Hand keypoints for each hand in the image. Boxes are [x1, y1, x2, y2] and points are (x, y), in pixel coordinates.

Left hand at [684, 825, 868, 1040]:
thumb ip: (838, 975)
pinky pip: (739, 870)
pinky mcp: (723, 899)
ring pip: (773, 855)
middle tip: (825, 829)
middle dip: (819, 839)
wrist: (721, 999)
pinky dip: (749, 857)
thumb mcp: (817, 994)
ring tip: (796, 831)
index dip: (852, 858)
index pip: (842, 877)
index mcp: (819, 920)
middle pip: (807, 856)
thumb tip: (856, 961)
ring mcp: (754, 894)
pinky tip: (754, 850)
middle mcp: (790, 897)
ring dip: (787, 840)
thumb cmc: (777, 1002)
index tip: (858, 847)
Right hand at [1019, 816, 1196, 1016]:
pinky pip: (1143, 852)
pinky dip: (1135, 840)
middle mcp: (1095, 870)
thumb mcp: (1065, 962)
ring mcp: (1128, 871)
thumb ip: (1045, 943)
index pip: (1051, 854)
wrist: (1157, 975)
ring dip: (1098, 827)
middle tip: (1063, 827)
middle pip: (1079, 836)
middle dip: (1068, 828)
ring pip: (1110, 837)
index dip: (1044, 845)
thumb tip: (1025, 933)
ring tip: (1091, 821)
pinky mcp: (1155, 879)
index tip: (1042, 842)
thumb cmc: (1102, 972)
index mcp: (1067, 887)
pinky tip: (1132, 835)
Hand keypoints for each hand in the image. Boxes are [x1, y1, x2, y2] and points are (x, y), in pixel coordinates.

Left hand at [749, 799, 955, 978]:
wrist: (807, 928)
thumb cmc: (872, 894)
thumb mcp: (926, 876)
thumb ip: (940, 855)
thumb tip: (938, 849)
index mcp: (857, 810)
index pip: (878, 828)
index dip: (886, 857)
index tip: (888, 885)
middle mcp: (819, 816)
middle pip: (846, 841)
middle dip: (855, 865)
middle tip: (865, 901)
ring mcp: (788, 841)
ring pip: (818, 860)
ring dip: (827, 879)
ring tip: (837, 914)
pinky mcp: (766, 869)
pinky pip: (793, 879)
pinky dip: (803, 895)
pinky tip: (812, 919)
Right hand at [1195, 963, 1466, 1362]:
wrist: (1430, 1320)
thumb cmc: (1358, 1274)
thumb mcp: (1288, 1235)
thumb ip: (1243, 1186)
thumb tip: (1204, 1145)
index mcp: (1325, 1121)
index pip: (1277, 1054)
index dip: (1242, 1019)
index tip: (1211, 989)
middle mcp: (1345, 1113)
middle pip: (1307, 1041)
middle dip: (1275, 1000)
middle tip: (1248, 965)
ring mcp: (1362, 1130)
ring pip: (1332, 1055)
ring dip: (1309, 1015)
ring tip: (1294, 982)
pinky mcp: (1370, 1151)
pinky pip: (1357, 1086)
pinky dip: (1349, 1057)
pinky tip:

* * *

What needs to be done: Give the entries again exactly as they stand.

The answer:
Hand keypoints for each hand in the image. Boxes are [x1, y1, x2, y2] and points are (x, y), in pixel coordinates.

Left hand at [684, 825, 868, 1040]:
thumb ip: (838, 975)
pinky pip: (739, 870)
pinky mcp: (723, 899)
ring pip: (773, 855)
middle tip: (825, 829)
middle dip: (819, 839)
wrist: (721, 999)
pinky dip: (749, 857)
thumb mcp: (817, 994)
ring tip: (796, 831)
index dip: (852, 858)
index pip: (842, 877)
index mcp: (819, 920)
middle pip: (807, 856)
thumb tip: (856, 961)
ring mcp: (754, 894)
pinky tip: (754, 850)
middle mcp: (790, 897)
ring dip: (787, 840)
thumb cmc: (777, 1002)
index tip: (858, 847)
Right hand at [1019, 816, 1196, 1016]:
pinky pip: (1143, 852)
pinky dip: (1135, 840)
middle mcp: (1095, 870)
thumb mcp: (1065, 962)
ring mcp: (1128, 871)
thumb ip: (1045, 943)
index pip: (1051, 854)
wrist: (1157, 975)
ring dip: (1098, 827)
middle tip: (1063, 827)
middle pip: (1079, 836)
middle dip: (1068, 828)
ring pip: (1110, 837)
index dip: (1044, 845)
thumb tip: (1025, 933)
ring tip: (1091, 821)
pinky mcp: (1155, 879)
index tip: (1042, 842)
thumb cmc: (1102, 972)
index mcp: (1067, 887)
pinky tip: (1132, 835)
Hand keypoints for each hand in the image. Boxes are [x1, y1, x2, y2] and points are (x, y), in pixel coordinates.

Left hand at [749, 799, 955, 978]:
wrist: (807, 928)
thumb cmc: (872, 894)
thumb mcp: (926, 876)
thumb ip: (940, 855)
thumb tip: (938, 849)
index mcp: (857, 810)
index pip: (878, 828)
index dip: (886, 857)
index tip: (888, 885)
middle mcp: (819, 816)
middle pip: (846, 841)
middle dip: (855, 865)
middle tip: (865, 901)
ring mcp: (788, 841)
ring pip: (818, 860)
ring dip: (827, 879)
ring tip: (837, 914)
pinky mcp: (766, 869)
pinky pip: (793, 879)
pinky dip: (803, 895)
pinky tip: (812, 919)
Right hand at [1195, 963, 1466, 1362]:
wrist: (1430, 1320)
thumb cmc: (1358, 1274)
thumb mcp: (1288, 1235)
thumb ip: (1243, 1186)
thumb tip: (1204, 1145)
index mcp: (1325, 1121)
index pip: (1277, 1054)
index dip: (1242, 1019)
index tip: (1211, 989)
middle mcp: (1345, 1113)
middle pip: (1307, 1041)
middle dip: (1275, 1000)
middle tip: (1248, 965)
ring mcp: (1362, 1130)
ring pip: (1332, 1055)
ring dip: (1309, 1015)
ring tip: (1294, 982)
pinky mcp: (1370, 1151)
pinky pip: (1357, 1086)
pinky dip: (1349, 1057)
pinky tip:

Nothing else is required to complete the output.